Report each line of the records below that uses the word "ПРИНЯТО".
(DATA SUPPLIED)
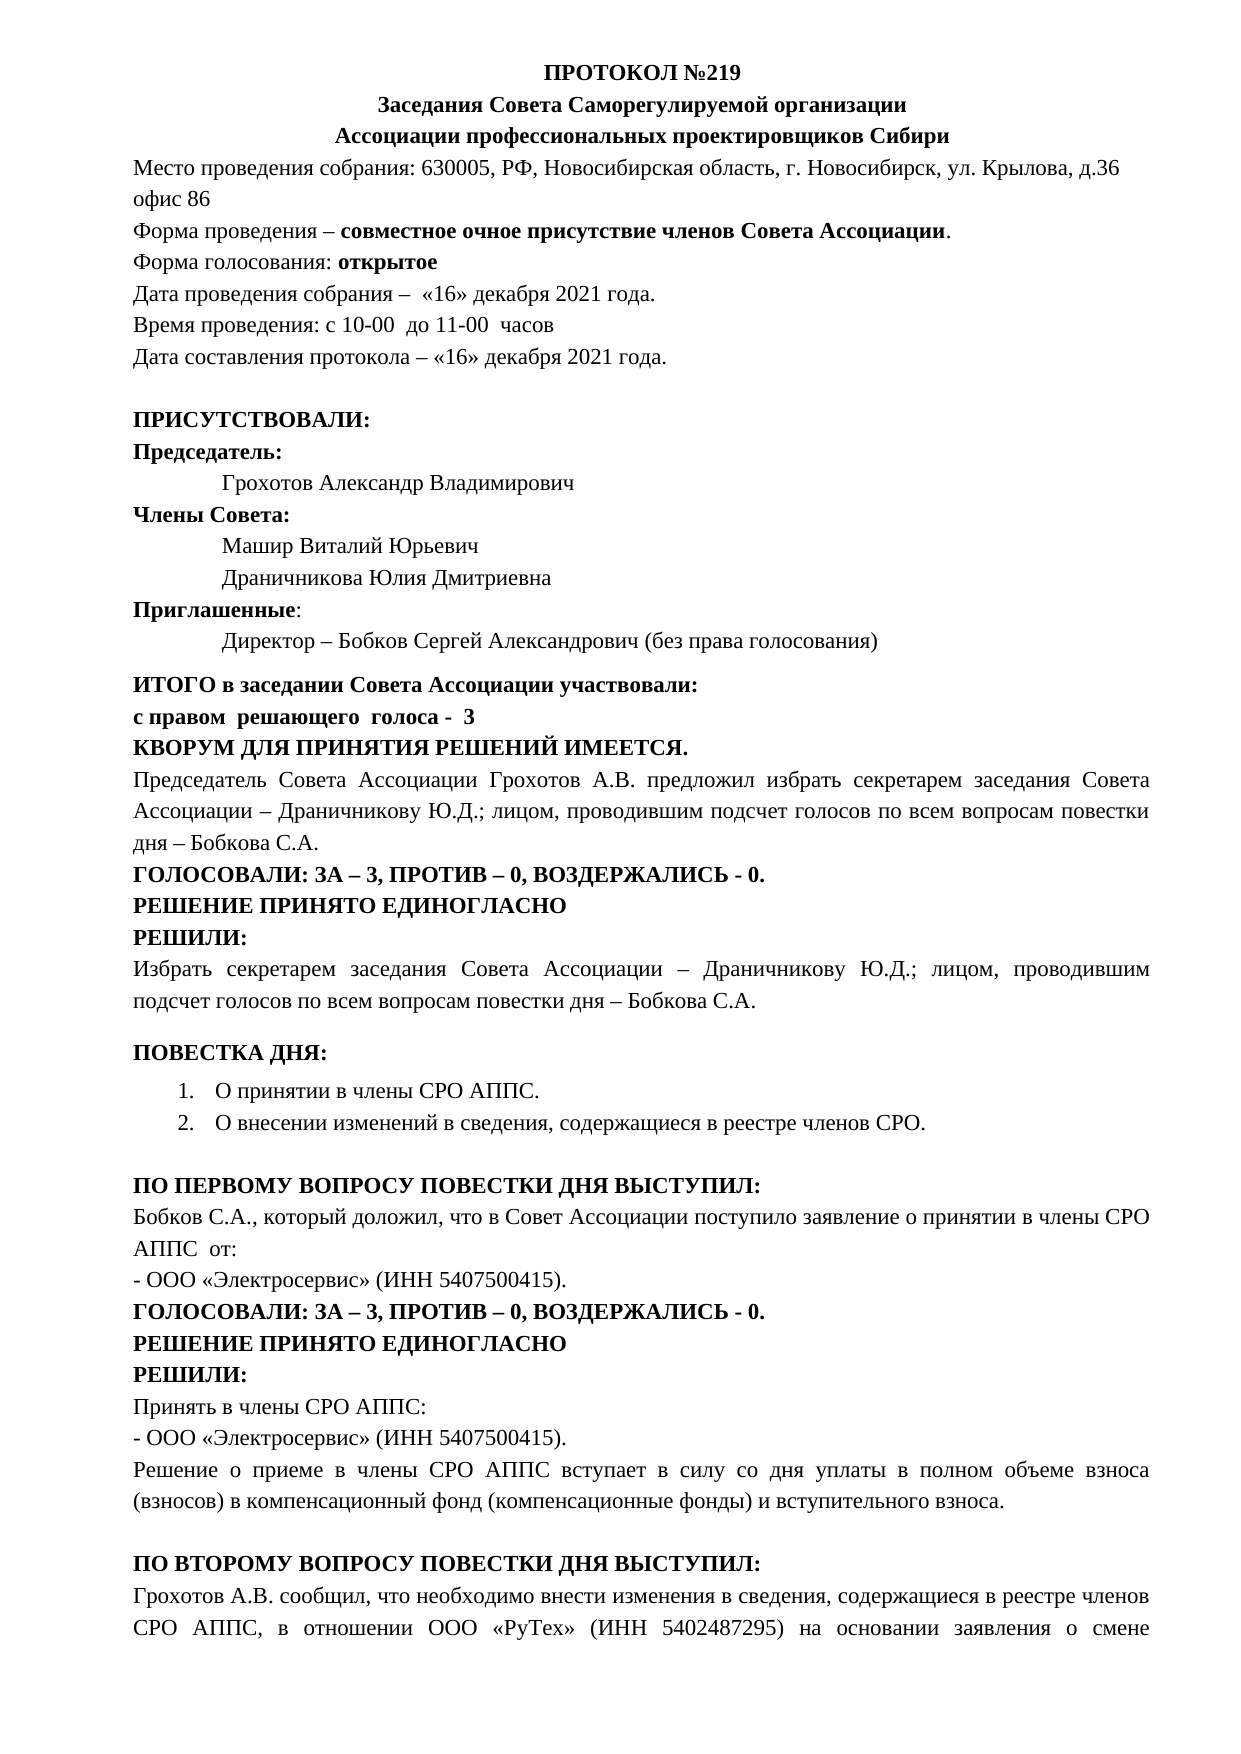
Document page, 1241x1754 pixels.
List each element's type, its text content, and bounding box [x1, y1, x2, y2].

text Форма голосования: открытое [133, 248, 1152, 275]
list Машир Виталий Юрьевич [222, 532, 1152, 559]
text Форма проведения – совместное очное присутствие членов Совета Ассоциации. [133, 217, 1152, 243]
list Приглашенные: [133, 596, 1152, 622]
list РЕШИЛИ: [133, 1361, 1152, 1387]
list Грохотов Александр Владимирович [222, 469, 1152, 496]
list ГОЛОСОВАЛИ: ЗА – 3, ПРОТИВ – 0, ВОЗДЕРЖАЛИСЬ - 0. [133, 1298, 1152, 1324]
list Председатель Совета Ассоциации Грохотов А.В. предложил избрать секретарем заседания Совета Ассоциации – Драничникову Ю.Д.; лицом, проводившим подсчет голосов по всем вопросам повестки дня – Бобкова С.А. [133, 766, 1152, 855]
list О принятии в члены СРО АППС. [177, 1077, 1152, 1103]
list - ООО «Электросервис» (ИНН 5407500415). [133, 1424, 1152, 1451]
text Председатель: [133, 438, 1152, 464]
list ПО ПЕРВОМУ ВОПРОСУ ПОВЕСТКИ ДНЯ ВЫСТУПИЛ: [133, 1172, 1152, 1198]
text Заседания Совета Саморегулируемой организации [133, 91, 1152, 117]
list О внесении изменений в сведения, содержащиеся в реестре членов СРО. [177, 1109, 1152, 1135]
text Дата проведения собрания – «16» декабря 2021 года. [133, 280, 1152, 306]
text ГОЛОСОВАЛИ: ЗА – 3, ПРОТИВ – 0, ВОЗДЕРЖАЛИСЬ - 0. [133, 861, 1152, 887]
list - ООО «Электросервис» (ИНН 5407500415). [133, 1266, 1152, 1293]
list Избрать секретарем заседания Совета Ассоциации – Драничникову Ю.Д.; лицом, проводившим подсчет голосов по всем вопросам повестки дня – Бобкова С.А. [133, 955, 1152, 1013]
text ПРИСУТСТВОВАЛИ: [133, 406, 1152, 433]
text ПОВЕСТКА ДНЯ: [133, 1039, 1152, 1066]
list ПО ВТОРОМУ ВОПРОСУ ПОВЕСТКИ ДНЯ ВЫСТУПИЛ: [133, 1551, 1152, 1577]
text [133, 1582, 1152, 1640]
text Место проведения собрания: 630005, РФ, Новосибирская область, г. Новосибирск, ул. Крылова, д.36 офис 86 [133, 154, 1152, 212]
list РЕШИЛИ: [133, 924, 1152, 950]
list КВОРУМ ДЛЯ ПРИНЯТИЯ РЕШЕНИЙ ИМЕЕТСЯ. [133, 734, 1152, 761]
text Дата составления протокола – «16» декабря 2021 года. [133, 343, 1152, 369]
list Бобков С.А., который доложил, что в Совет Ассоциации поступило заявление о принятии в члены СРО АППС от: [133, 1203, 1152, 1261]
text Время проведения: с 10-00 до 11-00 часов [133, 312, 1152, 338]
text ПРОТОКОЛ №219 [133, 59, 1152, 85]
list ИТОГО в заседании Совета Ассоциации участвовали: [133, 671, 1152, 698]
text Ассоциации профессиональных проектировщиков Сибири [133, 122, 1152, 148]
text Директор – Бобков Сергей Александрович (без права голосования) [222, 627, 1152, 653]
list с правом решающего голоса - 3 [133, 703, 1152, 729]
list Драничникова Юлия Дмитриевна [222, 564, 1152, 590]
text Члены Совета: [133, 501, 1152, 527]
list Принять в члены СРО АППС: [133, 1393, 1152, 1419]
list Решение о приеме в члены СРО АППС вступает в силу со дня уплаты в полном объеме взноса (взносов) в компенсационный фонд (компенсационные фонды) и вступительного взноса. [133, 1456, 1152, 1514]
list РЕШЕНИЕ ПРИНЯТО ЕДИНОГЛАСНО [133, 892, 1152, 918]
list РЕШЕНИЕ ПРИНЯТО ЕДИНОГЛАСНО [133, 1329, 1152, 1356]
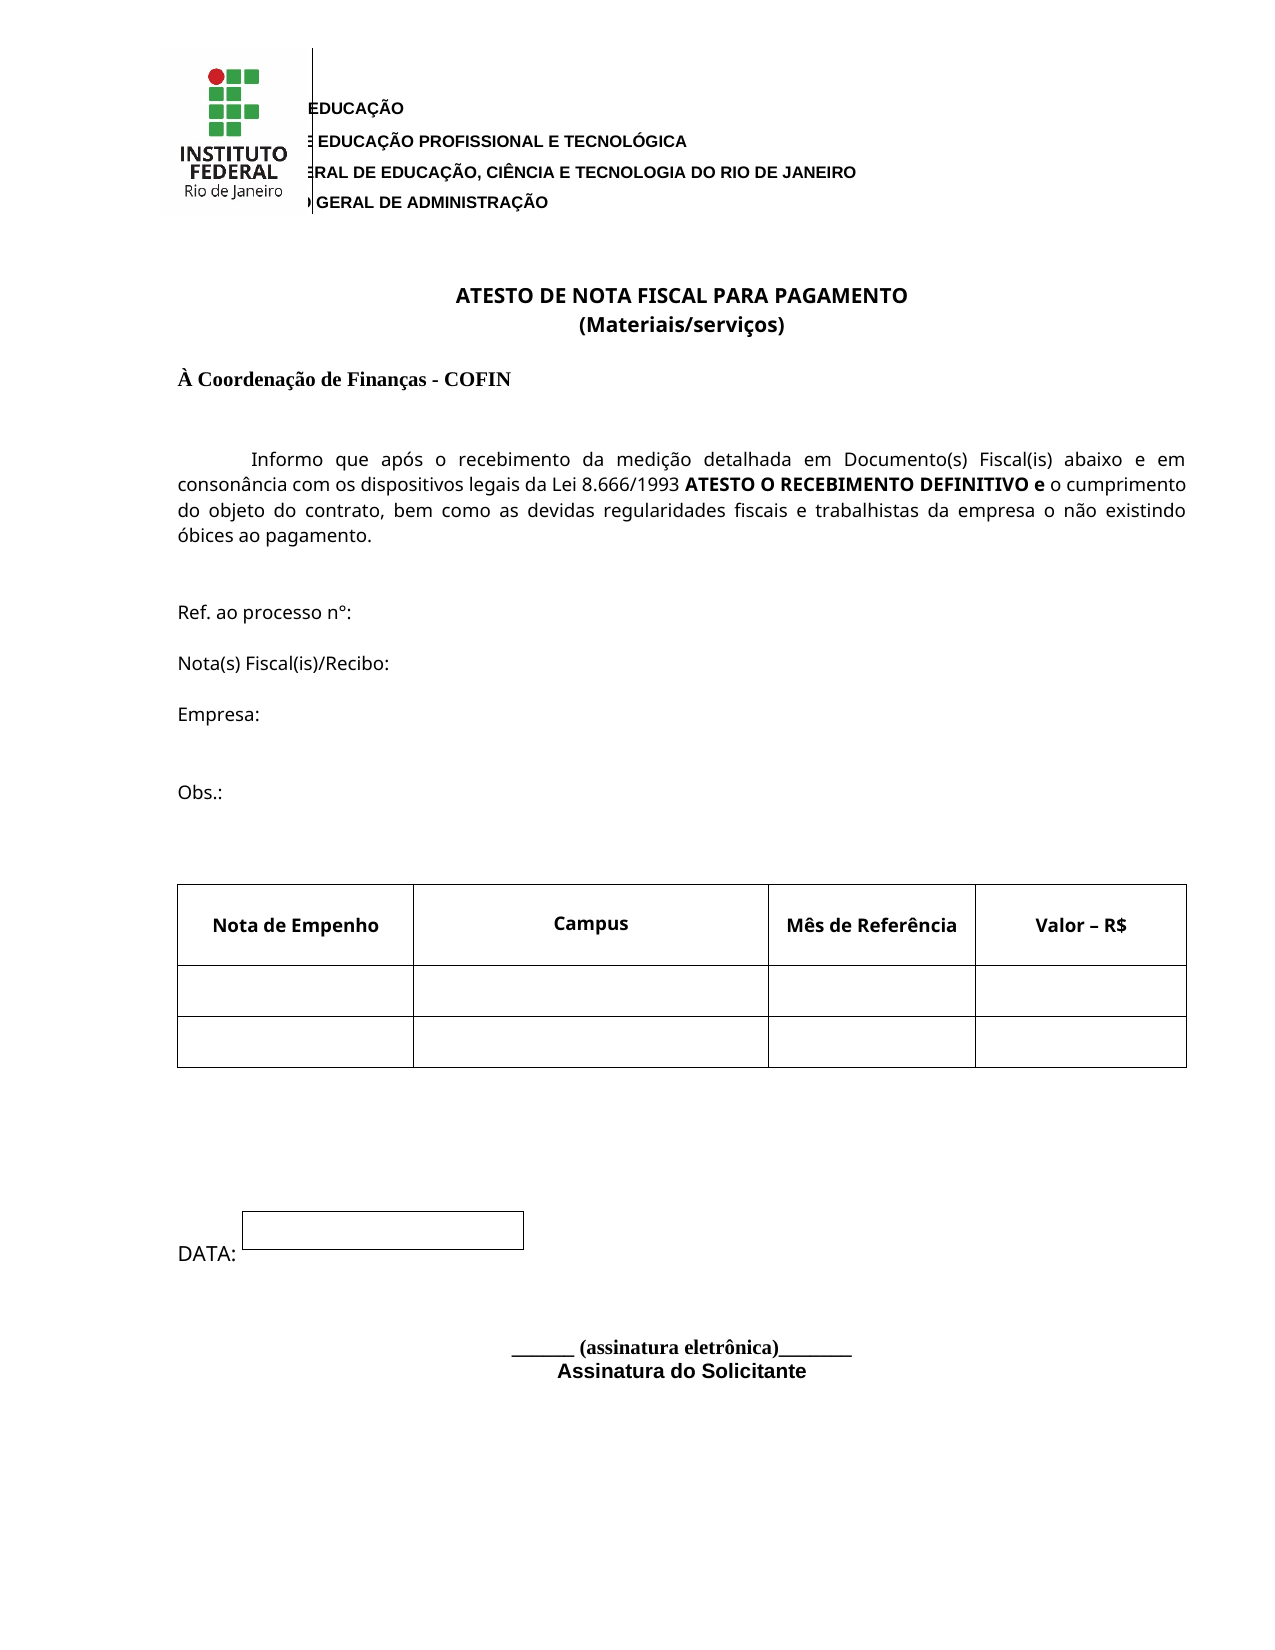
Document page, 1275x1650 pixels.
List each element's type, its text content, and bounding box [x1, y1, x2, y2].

text DATA: [177, 1212, 1186, 1268]
text ATESTO DE NOTA FISCAL PARA PAGAMENTO [177, 282, 1186, 310]
table_cell [414, 1017, 768, 1067]
text À Coordenação de Finanças - COFIN [177, 367, 1186, 391]
text Empresa: [177, 701, 1186, 727]
text (Materiais/serviços) [177, 310, 1186, 338]
table_cell [414, 966, 768, 1016]
text Informo que após o recebimento da medição detalhada em Documento(s) Fiscal(is) abaixo e em consonância com os dispositivos legais da Lei 8.666/1993 ATESTO O RECEBIMENTO DEFINITIVO e o cumprimento do objeto do contrato, bem como as devidas regularidades fiscais e trabalhistas da empresa o não existindo óbices ao pagamento. [177, 446, 1186, 548]
text Obs.: [177, 780, 1186, 805]
table_header Campus [414, 885, 768, 964]
table_header Mês de Referência [769, 885, 975, 964]
table_cell [976, 1017, 1186, 1067]
table_header Nota de Empenho [178, 885, 413, 964]
table_header Valor – R$ [976, 885, 1186, 964]
text Nota(s) Fiscal(is)/Recibo: [177, 650, 1186, 676]
text Assinatura do Solicitante [177, 1359, 1186, 1383]
table_cell [178, 1017, 413, 1067]
picture [157, 48, 308, 214]
text Ref. ao processo n°: [177, 599, 1186, 625]
table_cell [769, 966, 975, 1016]
table_cell [976, 966, 1186, 1016]
text ______ (assinatura eletrônica)_______ [177, 1334, 1186, 1359]
table_cell [769, 1017, 975, 1067]
table_cell [178, 966, 413, 1016]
(End DATA SUPPLIED)
**YOUR SOLUTION**
list РЕШЕНИЕ ПРИНЯТО ЕДИНОГЛАСНО [133, 892, 1152, 918]
list РЕШЕНИЕ ПРИНЯТО ЕДИНОГЛАСНО [133, 1329, 1152, 1356]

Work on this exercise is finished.